Putting everything together, I got this implementation for the core loop of the lexer:

typedef int32_t state_t;
typedef uint32_t transition_t;
#define SRC(transition) ((transition) & 0xFF)
#define DST(transition) ((int32_t)(transition) >> 8)

state_t follow(transition_t *table, state_t state,
unsigned char **buf, unsigned char *end)
{
unsigned char *ptr = *buf;
while (ptr < end && state > 0)
{
unsigned char c = *ptr++;
transition_t def = table[state - 1];
transition_t nxt = table[state + c];
state = DST((SRC(nxt) == c) ? nxt : def);
}
*buf = ptr;
return state;
}

state_t follow_eof(transition_t *table, state_t state)
{
int idx = SRC(transition_table[state - 1]);
return DST(transition_table[state - 1 - idx]);
}


The interpretation function consume as many characters as possible. This reduces the interpretation overhead (the cost of entering and leaving the interpretation function). We want to spend most of the time in the hot loop!

Note that the loop is quite machine-friendly:

• The two loads can be issued in parallel
• State selection compiles to branch-less code

The only branching is the check for the exit condition. It is unavoidable but it happens once and is well predicted.

# Conclusion

I presented some techniques for storing the transition table of a lexer. The main result is a simple 40-year-old scheme. It is effective and a few adjustments make it perform even better on modern hardware.

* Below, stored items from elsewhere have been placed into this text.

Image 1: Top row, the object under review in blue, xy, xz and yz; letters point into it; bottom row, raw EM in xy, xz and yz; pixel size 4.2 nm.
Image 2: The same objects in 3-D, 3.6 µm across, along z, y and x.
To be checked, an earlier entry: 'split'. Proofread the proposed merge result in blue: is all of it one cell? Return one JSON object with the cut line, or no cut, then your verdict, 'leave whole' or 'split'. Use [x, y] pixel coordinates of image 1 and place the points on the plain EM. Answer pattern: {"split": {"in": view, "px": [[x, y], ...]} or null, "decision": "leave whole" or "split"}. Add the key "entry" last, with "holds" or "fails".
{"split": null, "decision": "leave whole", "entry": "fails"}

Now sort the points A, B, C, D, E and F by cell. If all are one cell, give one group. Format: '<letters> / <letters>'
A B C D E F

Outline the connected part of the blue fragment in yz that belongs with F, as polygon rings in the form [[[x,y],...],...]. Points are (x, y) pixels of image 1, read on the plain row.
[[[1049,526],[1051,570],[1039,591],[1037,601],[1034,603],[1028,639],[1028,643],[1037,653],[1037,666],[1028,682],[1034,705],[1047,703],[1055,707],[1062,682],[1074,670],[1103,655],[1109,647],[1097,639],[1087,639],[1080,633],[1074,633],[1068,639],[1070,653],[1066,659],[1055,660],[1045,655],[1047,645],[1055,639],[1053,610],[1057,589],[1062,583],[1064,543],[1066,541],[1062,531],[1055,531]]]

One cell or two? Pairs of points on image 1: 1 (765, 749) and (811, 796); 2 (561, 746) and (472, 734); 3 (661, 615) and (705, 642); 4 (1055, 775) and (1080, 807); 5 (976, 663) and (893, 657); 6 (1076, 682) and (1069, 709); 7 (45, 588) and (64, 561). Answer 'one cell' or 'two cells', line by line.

I apologize for not having benchmark figures to show... I did not want to spend the time implementing a production grade lexing engine. I was just interested in playing around the full pipeline rather than stopping after the frontend. If I ever need to design a complete lexer, I have a clear picture of what it should look like.

In the future, I plan to tackle some useful extensions like extraction and lookahead (along the lines of Tagged Deterministic Finite Automata with Lookahead).

## Going further

To handle UTF-8 and other character encodings, I came to the conclusion that the best approach was to generate the automaton for a fixed encoding (e.g. a normalized form of UTF-8). With a preprocessing step to convert the input. The automaton would still work on an 8-bit alphabet, possibly simulating a single codepoint with multiple transitions.

Out of curiosity, I tried to represent transitions using various forms of packed intervals on which to do binary search. Basically a sorted sequence: (first codepoint, last codepoint, target state). This is a cheap way to handle large alphabets. But I did not manage to make it competitive with the sparse representation, even with clever implementations of binary search like on the excellent PVK's blog. That ruled out the approach for me.